With almost 70 million images tagged #FoodPorn on Instagram, you don't have to look far to gaze at glorious grub in 2015.
But researchers have suggested looking at digital images of food may contribute to us putting on weight.
A new review of studies in the journal Brain and Cognition suggests "regular exposure to virtual foods" might be "exacerbating our physiological hunger way too often".
In other words, seeing tasty treats on apps like Instagram may fool us into thinking we're hungry. This in turn can cause us to overeat.
The research, funded by the Arts and Humanities Research Council, analysed data from dozens of studies concerning our eating habits.
"It is undoubtedly the case that the food landscapes inhabited by those of us living in the western world today are very different from those that our ancestors had to deal with," the study states.
It goes on to explain that the human brain evolved during a period when food was much scarcer than it is now in the western world.
As a result, our brains learned to enjoy seeing food and feel hungry at the sight of it, as viewing food would likely precede consumption.
This, the researchers suggest, may be why we also enjoy seeing images of food on Instagram and TV.
It is already well-documented that food advertising increases our desire for food, but the researchers behind the latest study have warned that "digital grazing" is now occurring on more platforms than ever before.

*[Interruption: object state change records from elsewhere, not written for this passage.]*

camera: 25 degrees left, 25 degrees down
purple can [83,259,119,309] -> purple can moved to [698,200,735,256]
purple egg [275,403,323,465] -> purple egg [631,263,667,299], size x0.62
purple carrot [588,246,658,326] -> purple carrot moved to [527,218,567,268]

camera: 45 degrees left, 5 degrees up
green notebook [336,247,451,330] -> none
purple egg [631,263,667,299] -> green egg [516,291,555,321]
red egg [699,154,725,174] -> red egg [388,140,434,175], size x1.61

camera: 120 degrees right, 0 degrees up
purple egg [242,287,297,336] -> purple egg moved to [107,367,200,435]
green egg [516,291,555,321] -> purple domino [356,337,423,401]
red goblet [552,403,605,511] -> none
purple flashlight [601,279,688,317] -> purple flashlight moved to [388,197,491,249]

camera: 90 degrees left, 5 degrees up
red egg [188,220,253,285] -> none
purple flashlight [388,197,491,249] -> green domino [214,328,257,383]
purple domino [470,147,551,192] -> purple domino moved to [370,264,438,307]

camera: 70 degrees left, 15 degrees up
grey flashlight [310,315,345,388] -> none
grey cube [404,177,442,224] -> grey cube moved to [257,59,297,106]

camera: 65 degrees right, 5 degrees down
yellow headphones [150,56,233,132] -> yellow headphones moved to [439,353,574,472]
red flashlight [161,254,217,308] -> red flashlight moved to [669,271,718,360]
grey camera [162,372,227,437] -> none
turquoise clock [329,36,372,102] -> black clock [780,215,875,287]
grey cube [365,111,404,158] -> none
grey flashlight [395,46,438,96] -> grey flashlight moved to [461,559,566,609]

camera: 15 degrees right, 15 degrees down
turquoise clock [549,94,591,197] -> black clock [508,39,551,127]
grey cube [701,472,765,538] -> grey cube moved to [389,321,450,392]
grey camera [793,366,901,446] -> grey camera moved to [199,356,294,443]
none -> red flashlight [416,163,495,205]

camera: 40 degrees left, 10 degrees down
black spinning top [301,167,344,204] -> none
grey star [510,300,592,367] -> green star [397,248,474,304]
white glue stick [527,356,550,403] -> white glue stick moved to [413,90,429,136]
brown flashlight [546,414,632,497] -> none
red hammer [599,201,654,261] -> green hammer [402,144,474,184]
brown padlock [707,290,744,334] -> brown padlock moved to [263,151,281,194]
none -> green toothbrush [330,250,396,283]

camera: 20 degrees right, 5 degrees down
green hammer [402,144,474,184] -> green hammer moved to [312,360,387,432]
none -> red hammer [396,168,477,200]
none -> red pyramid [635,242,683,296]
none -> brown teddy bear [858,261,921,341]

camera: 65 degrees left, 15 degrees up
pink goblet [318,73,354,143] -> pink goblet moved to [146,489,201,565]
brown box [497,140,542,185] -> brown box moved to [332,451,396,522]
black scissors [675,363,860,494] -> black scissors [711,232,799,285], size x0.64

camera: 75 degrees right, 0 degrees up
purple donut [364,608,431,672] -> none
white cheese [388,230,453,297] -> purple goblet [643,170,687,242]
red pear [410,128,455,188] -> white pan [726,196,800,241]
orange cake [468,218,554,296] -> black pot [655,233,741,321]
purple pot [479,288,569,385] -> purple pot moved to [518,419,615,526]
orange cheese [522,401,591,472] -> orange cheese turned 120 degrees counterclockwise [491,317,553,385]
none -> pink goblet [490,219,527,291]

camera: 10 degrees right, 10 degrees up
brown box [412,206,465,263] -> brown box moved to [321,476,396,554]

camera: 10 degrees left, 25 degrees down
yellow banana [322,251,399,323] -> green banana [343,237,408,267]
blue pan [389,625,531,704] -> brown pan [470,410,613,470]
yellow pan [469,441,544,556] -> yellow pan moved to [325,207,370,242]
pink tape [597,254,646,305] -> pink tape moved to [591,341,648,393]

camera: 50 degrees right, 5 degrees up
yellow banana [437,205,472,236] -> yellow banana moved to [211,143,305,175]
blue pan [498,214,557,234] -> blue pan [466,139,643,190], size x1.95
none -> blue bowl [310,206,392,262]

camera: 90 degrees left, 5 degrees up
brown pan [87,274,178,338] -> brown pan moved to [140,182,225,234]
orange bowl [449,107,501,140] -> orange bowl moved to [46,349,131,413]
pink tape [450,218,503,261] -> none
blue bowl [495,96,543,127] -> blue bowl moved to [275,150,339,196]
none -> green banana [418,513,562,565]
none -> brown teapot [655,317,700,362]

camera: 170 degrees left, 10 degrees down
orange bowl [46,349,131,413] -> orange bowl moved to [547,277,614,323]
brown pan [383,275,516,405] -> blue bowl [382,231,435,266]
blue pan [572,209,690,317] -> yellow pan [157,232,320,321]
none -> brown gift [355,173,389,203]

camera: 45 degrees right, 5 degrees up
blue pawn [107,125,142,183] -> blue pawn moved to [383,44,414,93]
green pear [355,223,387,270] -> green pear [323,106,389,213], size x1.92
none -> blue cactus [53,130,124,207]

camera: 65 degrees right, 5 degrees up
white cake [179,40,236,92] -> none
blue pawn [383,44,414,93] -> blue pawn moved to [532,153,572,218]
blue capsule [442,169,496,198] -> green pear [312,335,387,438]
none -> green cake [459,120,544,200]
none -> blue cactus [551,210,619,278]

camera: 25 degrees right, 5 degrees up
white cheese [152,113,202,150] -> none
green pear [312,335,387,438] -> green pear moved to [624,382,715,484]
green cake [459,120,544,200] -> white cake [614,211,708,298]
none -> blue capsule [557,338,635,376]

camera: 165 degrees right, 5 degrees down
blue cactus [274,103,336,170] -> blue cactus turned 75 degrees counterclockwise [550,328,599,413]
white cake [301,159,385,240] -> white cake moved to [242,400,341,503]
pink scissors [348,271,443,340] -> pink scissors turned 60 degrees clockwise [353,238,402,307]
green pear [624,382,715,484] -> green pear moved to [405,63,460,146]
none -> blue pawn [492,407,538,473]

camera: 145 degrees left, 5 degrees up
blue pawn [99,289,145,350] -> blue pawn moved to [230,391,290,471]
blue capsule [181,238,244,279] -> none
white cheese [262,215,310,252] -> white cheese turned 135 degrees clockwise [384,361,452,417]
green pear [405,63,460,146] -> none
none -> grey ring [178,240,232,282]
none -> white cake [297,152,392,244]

"Our suggestion here is that the regular exposure to virtual foods nowadays, and the array of neural, physiological, and behavioural responses linked to it, might be exacerbating our physiological hunger way too often," the study adds.
"Such visual hunger is presumably also part of the reason why various food media have become increasingly successful in this, the digital age."
The study authors have called for more research to be conducted around the ways we now see food, saying: "Given the current obesity crisis, it would seem advisable to pay particular attention to any environmental factor that may influence our relation to food, and potentially sensitise the brain to food stimuli."